To solve the problem, you need to remove the Damper from the glove box, disassemble the Damper and apply a small amount of mineral oil to the seal and inside the cylinder wall.

Note - the piston seal is made of TPE (thermoplastic elastomer) so you should not use petroleum based lubricants as they will degrade the elastomer over time. Also, avoid heavy silicon sprays which may increase the friction of the seal against the cylinder wall. Light weight 'white' mineral oil should give you good results.

Damper Access - 
1. Remove the dash side panel.
2. If present, remove Phone Antenna Amplifier (P/N 8E0 035 456 C) two screws - Torx T20

Damper Removal - 
1. Disconnect the glove compartment light switch plug (E26).
2. Remove the Hinge Pin (8E0 880 802) using a pair of needle nose pliers.
3. Rotate the Damper about 45° counter-clock-wise to remove it from the side of the Glove Box.

#### EXTRACTED MATERIAL:

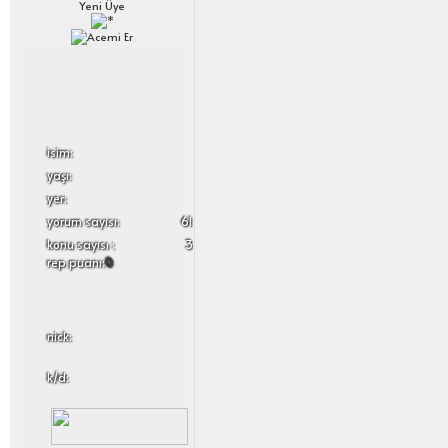
Yeni Üye
i̇sim:
yaşı:
yer:
yorum sayısı:
61
konu sayısı :
3
rep puanı:
0
nick:
k/d: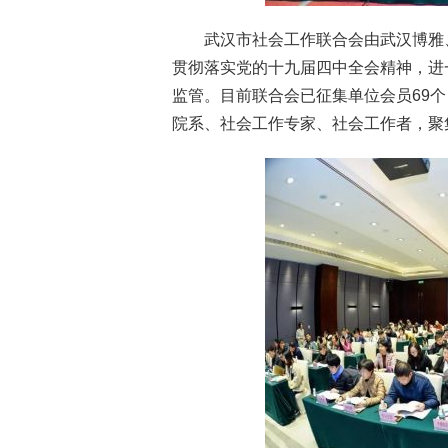
武汉市社会工作联合会由武汉博雅
贯彻落实党的十九届四中全会精神，进
监管。目前联合会已征集单位会员69
院系、社会工作专家、社会工作者，聚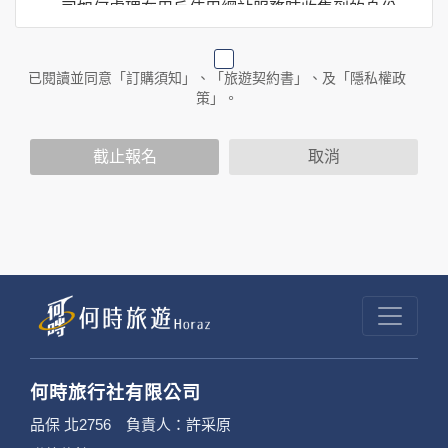
司如何處理在用戶使用網站服務時收集到的身份
識別資料，包括在商業伙伴合作時分享的任何身
份識別資料。
已閱讀並同意「訂購須知」、「旅遊契約書」、及「隱私權政
策」。
2. 隱私權保護政策不適用於何時旅行社有限公司
截止報名
取消
以外的公司 or 網站群，與非何時旅行社有限公
司所僱用或管理人員。例如您透過何時旅行社有
限公司旗下網站上的廣告廠商連結，這些置放連
結的廠商也可能蒐集您個人的資料。對於您主動
提供的個人資訊，這些廣告廠商或連結網站有其
個別的隱私權保護政策，其資料處理措施不適用
於何時旅行社有限公司隱私權保護政策。
何時旅行社有限公司
3. 您個人在何時旅行社有限公司旗下網站上的聊
品保 北2756 負責人：許采原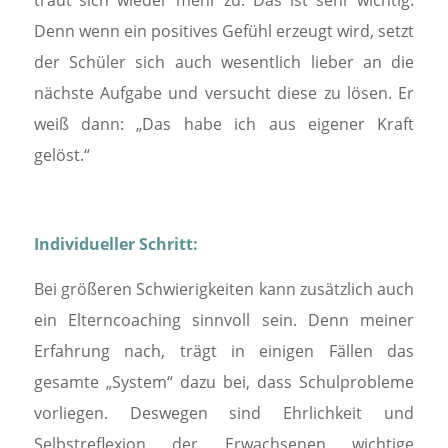
Denn wenn ein positives Gefühl erzeugt wird, setzt
der Schüler sich auch wesentlich lieber an die
nächste Aufgabe und versucht diese zu lösen. Er
weiß dann: „Das habe ich aus eigener Kraft
gelöst.“
Individueller Schritt:
Bei größeren Schwierigkeiten kann zusätzlich auch
ein Elterncoaching sinnvoll sein. Denn meiner
Erfahrung nach, trägt in einigen Fällen das
gesamte „System“ dazu bei, dass Schulprobleme
vorliegen. Deswegen sind Ehrlichkeit und
Selbstreflexion der Erwachsenen wichtige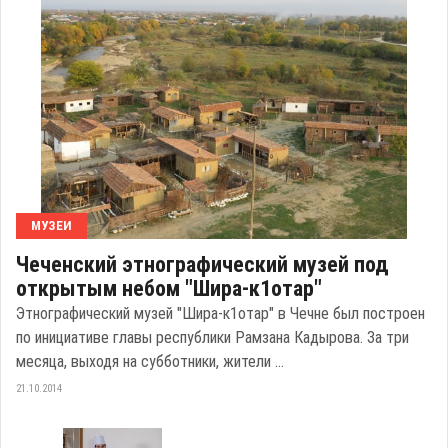
МУЗЕИ
Чеченский этнографический музей под
открытым небом "Шира-к1отар"
Этнографический музей "Шира-к1отар" в Чечне был построен
по инициативе главы республики Рамзана Кадырова. За три
месяца, выходя на субботники, жители ...
21.10.2014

#### TASKS TO COMPLETE:
1. Decide whether each statement below agrees with the glove box damper instructions, answering yes or no and quoting the words from those instructions that settle it: (a) The piston seal is made of a thermoplastic elastomer. (b) A heavy spray lubricant is recommended for the seal. (c) The Damper is turned about 45° clockwise to take it off the side of the Glove Box.
2. Carry on the glove box damper instructions, starting after the last removal step they give.
The material above comes from a separate source, unrelated to the glove box damper instructions.

#### OUTPUTS FOR THE TASKS:
1.
(a) Yes: "the piston seal is made of TPE (thermoplastic elastomer)"
(b) No: "avoid heavy silicon sprays which may increase the friction of the seal against the cylinder wall"
(c) No: "Rotate the Damper about 45° counter-clock-wise to remove it from the side of the Glove Box."

2.
*Brake Element with Switch - 
a. 8E1 880 324 for LHD
b. 8E2 880 324 for RHD

Damper Disassembly - 
1. Carefully rotate the plug-end 90° counter-clock-wise and remove it from the Cylinder Body.
2. Remove the Damper Piston out of the Cylinder Body.
3. Apply a light-weight 'white' mineral oil to Piston Seal.
4. Apply a light-weight 'white' mineral oil to the inside of the Cylinder Body walls.
5. Insert the piston into the cylinder and slide it back and forth a few times to ensure smooth operation.

Reassembly is the reverse of disassembly.

*DIY: How to Prevent Your Glove Box Hinge from Breaking*
Source credit: http://forums.bigskyeuro.com/viewtopic.php?f=55&t=2118


----------



## toddy64 (May 8, 2016)

Had to repair my glovebox last week. Read a few great posts on here and followed the instructions to make a permanent repair to the damper fixing area. An easy enough job to do and it's back to working great. One minor error though, I drilled a hole in the end of the damper to try to make it less effective. This didn't do anything so I gave it a good spray with silicone lubricant. This worked a bit too well and the damping now is a bit weak, but it is much better than before as at least the glovebox opens all the way now


----------



## efunc (Oct 12, 2008)

Yes, that's why I advised about building up the lube progressively by trial and error. If it's too much you can always start again by striping off the lube you've applied.


----------



## Mack The Knife (Jun 14, 2007)

Thank guys for these excellent threads. As always, top information.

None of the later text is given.